Document section »
-- start --

Sage Journals: Discover world-class research

Abstract

The replication crisis has taught us to expect small-to-medium effects in psychological research. But this is based on effect sizes calculated over single variables. Mahalanobis D, the multivariate equivalent of Cohen's d, can enable very large group differences to emerge from a collection of small-to-medium effects (here, reanalysing multivariate datasets from synaesthetes and controls). The use of multivariate effect sizes is not a slight of hand but may instead be a truer reflection of the degree of psychological differences between people that has been largely underappreciated.

Keywords

individual differences effect sizes multivariate synaesthesia

One of the main lessons learned from the replication crisis in psychology is that small-to-medium effect sizes are likely to be the norm; perhaps to the extent that any result that deviates from this is viewed with suspicion. Funder and Ozer (2019) suggested that: “A very large effect size… in the context of psychological research is likely to be a gross overestimate that will rarely be found in a large sample or in a replication.” In this Short and Sweet, we point out that a collection of small-to-medium effects can constitute a statistically very large effect. We illustrate this principle with regards to the phenomenon of synaesthesia, but we speculate that this may well hold true across a wide range of psychological group differences in the literature.

Synaesthesia is an extraordinary perceptual experience in which music may be coloured, words may have tastes, and numbers are a visuo-spatial landscape. Synaesthesia has been linked to a wide variety of individual differences in domains such as perception, intelligence, and personality. Effect sizes are typically in the “ordinary” small-to-medium range on these measures, so there is an apparent mismatch between the extraordinary experiences of synaesthetes and more modest differences on standardised measures (Chun & Hupe, 2016; Rothen & Meier, 2010). The standard metric in such research is Cohen's d which is the distance between the mean of two standard normal distributions in units of SD (standard deviation). Cohen (1988) gives the indicative values of d > 0.3 as small, d > 0.5 as medium, and d > 0.8 as large. Less well known to psychologists are the categories of very large (d > 1.2) and huge (d > 2).

Let us imagine that synaesthetes have d = 0.5 (medium) for a memory task and d = 0.3 (small) for a perception task. What is the overall group difference across both tasks? Is it the average (i.e., a small d = 0.4), the sum (i.e., a large d = 0.8), or another value? A little known and seldom used effect size termed Mahalanobis D gives the answer.

-- end --

Provided records »
-- start --

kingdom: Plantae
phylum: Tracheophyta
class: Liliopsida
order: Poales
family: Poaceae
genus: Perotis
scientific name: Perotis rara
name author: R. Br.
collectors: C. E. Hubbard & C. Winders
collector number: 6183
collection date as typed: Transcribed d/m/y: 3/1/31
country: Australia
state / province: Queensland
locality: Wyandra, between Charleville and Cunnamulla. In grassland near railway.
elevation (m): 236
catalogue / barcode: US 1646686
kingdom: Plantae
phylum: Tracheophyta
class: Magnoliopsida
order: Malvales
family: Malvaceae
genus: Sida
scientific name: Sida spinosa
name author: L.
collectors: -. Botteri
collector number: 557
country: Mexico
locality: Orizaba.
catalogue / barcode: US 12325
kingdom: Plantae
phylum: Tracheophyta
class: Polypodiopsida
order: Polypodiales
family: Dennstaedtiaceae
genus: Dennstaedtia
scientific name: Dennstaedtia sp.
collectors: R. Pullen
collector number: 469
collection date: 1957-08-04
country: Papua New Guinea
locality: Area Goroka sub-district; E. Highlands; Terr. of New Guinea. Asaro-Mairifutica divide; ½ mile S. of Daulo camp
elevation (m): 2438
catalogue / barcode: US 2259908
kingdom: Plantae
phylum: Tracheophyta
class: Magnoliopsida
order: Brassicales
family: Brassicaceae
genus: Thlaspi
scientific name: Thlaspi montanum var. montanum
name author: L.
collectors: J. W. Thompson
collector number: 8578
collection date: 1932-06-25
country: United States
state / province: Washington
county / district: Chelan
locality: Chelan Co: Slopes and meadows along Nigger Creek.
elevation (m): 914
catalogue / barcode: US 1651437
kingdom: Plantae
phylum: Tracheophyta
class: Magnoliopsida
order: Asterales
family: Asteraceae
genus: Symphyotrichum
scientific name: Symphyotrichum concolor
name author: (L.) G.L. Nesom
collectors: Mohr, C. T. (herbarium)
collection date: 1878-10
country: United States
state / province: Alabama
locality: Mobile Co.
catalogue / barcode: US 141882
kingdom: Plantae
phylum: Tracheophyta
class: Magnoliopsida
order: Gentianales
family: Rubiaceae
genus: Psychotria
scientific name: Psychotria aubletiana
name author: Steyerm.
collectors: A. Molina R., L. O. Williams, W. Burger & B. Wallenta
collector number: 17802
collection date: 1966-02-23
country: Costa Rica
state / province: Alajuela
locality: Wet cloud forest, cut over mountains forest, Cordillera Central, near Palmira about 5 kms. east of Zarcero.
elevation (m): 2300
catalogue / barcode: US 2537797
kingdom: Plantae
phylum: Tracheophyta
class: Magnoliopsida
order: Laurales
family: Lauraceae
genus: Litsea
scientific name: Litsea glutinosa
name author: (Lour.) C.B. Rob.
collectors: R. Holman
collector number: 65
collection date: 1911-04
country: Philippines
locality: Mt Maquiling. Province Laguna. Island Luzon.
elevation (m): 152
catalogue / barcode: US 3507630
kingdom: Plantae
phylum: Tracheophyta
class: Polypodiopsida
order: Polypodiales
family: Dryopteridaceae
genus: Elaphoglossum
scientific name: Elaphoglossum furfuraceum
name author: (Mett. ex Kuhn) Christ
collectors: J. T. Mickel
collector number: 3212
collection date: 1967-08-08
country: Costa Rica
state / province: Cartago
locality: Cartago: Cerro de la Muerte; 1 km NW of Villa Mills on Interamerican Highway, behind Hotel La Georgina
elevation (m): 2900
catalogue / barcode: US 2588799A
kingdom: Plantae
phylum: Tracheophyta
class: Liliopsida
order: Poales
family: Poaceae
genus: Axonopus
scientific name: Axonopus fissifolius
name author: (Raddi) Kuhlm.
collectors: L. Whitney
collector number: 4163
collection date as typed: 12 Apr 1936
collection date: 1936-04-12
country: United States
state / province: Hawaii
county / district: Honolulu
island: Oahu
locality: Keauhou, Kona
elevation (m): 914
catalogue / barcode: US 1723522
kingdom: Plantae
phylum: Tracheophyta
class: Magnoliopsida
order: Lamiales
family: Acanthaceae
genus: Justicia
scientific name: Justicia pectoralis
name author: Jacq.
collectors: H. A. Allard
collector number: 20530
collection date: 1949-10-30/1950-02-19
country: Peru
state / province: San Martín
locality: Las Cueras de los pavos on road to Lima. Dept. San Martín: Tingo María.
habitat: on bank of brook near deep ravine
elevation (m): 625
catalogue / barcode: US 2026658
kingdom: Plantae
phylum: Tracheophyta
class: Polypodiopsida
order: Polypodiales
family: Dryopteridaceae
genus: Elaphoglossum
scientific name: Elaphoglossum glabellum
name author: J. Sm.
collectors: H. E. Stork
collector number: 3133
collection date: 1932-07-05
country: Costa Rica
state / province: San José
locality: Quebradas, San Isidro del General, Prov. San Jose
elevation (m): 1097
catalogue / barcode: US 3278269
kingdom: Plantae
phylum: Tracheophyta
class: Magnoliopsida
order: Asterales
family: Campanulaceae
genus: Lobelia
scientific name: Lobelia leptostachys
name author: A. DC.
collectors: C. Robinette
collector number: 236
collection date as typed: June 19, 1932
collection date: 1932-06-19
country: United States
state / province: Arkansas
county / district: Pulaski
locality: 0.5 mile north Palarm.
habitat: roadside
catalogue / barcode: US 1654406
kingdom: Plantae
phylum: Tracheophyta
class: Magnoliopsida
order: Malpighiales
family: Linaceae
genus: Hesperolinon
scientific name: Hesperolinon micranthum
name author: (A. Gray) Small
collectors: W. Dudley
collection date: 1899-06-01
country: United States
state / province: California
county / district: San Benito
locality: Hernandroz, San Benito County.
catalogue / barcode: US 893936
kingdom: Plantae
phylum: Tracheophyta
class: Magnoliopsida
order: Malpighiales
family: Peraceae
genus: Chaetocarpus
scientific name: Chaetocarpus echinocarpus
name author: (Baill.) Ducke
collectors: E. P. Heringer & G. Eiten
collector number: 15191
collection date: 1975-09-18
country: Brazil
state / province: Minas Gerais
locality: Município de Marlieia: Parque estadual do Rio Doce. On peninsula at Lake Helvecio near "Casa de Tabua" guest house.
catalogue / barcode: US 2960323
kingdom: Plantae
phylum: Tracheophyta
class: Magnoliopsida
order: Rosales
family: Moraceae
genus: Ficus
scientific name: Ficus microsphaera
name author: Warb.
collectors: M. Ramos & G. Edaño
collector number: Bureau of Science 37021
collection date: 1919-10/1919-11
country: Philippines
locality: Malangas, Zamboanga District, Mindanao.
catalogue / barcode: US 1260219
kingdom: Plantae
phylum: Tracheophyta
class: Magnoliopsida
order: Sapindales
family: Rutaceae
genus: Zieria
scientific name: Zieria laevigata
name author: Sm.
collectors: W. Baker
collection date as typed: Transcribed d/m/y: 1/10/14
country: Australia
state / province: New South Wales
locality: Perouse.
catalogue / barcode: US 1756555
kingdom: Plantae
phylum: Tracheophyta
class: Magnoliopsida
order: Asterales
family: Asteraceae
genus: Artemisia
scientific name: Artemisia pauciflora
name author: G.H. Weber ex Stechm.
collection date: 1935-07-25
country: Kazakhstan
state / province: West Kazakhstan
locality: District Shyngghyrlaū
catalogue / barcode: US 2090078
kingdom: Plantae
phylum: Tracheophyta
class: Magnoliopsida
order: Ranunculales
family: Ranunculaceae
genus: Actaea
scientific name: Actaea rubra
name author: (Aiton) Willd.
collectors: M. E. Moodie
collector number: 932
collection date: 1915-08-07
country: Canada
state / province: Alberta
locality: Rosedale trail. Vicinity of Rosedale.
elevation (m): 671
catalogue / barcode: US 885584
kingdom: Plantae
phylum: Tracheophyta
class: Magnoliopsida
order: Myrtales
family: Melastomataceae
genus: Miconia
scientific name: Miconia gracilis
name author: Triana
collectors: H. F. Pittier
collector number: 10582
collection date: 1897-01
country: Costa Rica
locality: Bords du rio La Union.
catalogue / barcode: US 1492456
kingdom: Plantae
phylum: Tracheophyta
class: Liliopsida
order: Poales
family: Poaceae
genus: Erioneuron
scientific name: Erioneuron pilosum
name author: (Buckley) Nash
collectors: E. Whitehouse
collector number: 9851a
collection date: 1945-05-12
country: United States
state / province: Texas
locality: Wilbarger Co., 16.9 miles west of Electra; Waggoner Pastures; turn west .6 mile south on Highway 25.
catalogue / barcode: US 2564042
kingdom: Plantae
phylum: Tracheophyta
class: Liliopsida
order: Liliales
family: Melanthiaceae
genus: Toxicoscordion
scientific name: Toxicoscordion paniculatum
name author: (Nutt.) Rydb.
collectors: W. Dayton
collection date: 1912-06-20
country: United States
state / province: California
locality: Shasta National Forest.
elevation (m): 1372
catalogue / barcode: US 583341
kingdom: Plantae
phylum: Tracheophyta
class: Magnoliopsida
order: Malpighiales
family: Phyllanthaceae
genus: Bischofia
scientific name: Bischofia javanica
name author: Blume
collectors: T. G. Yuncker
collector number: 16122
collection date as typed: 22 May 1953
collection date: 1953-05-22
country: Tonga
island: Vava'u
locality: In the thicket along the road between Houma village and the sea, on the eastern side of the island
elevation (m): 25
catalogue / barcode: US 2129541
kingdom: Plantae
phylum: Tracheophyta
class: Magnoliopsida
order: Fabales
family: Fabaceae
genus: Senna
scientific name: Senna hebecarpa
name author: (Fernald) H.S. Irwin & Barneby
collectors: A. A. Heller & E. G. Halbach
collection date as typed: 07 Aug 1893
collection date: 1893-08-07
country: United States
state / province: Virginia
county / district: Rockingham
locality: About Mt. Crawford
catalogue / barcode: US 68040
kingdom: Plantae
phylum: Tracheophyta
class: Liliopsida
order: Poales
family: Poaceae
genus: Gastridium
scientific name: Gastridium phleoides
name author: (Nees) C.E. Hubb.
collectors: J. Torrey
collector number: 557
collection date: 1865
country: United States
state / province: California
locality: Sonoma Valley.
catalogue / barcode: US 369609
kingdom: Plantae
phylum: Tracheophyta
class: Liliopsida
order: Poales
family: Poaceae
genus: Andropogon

-- end --

Tasks »
a) Quote the passage from the effect-size article, starting at "The replication crisis has" and ending at "been largely underappreciated.".
b) Print the lines of the listing, starting at its first line and ending at the line that contains "scientific name: Symphyotrichum concolor", with both of those lines included.

The answers »
a)
The replication crisis has taught us to expect small-to-medium effects in psychological research. But this is based on effect sizes calculated over single variables. Mahalanobis D, the multivariate equivalent of Cohen's d, can enable very large group differences to emerge from a collection of small-to-medium effects (here, reanalysing multivariate datasets from synaesthetes and controls). The use of multivariate effect sizes is not a slight of hand but may instead be a truer reflection of the degree of psychological differences between people that has been largely underappreciated.

b)
kingdom: Plantae
phylum: Tracheophyta
class: Liliopsida
order: Poales
family: Poaceae
genus: Perotis
scientific name: Perotis rara
name author: R. Br.
collectors: C. E. Hubbard & C. Winders
collector number: 6183
collection date as typed: Transcribed d/m/y: 3/1/31
country: Australia
state / province: Queensland
locality: Wyandra, between Charleville and Cunnamulla. In grassland near railway.
elevation (m): 236
catalogue / barcode: US 1646686
kingdom: Plantae
phylum: Tracheophyta
class: Magnoliopsida
order: Malvales
family: Malvaceae
genus: Sida
scientific name: Sida spinosa
name author: L.
collectors: -. Botteri
collector number: 557
country: Mexico
locality: Orizaba.
catalogue / barcode: US 12325
kingdom: Plantae
phylum: Tracheophyta
class: Polypodiopsida
order: Polypodiales
family: Dennstaedtiaceae
genus: Dennstaedtia
scientific name: Dennstaedtia sp.
collectors: R. Pullen
collector number: 469
collection date: 1957-08-04
country: Papua New Guinea
locality: Area Goroka sub-district; E. Highlands; Terr. of New Guinea. Asaro-Mairifutica divide; ½ mile S. of Daulo camp
elevation (m): 2438
catalogue / barcode: US 2259908
kingdom: Plantae
phylum: Tracheophyta
class: Magnoliopsida
order: Brassicales
family: Brassicaceae
genus: Thlaspi
scientific name: Thlaspi montanum var. montanum
name author: L.
collectors: J. W. Thompson
collector number: 8578
collection date: 1932-06-25
country: United States
state / province: Washington
county / district: Chelan
locality: Chelan Co: Slopes and meadows along Nigger Creek.
elevation (m): 914
catalogue / barcode: US 1651437
kingdom: Plantae
phylum: Tracheophyta
class: Magnoliopsida
order: Asterales
family: Asteraceae
genus: Symphyotrichum
scientific name: Symphyotrichum concolor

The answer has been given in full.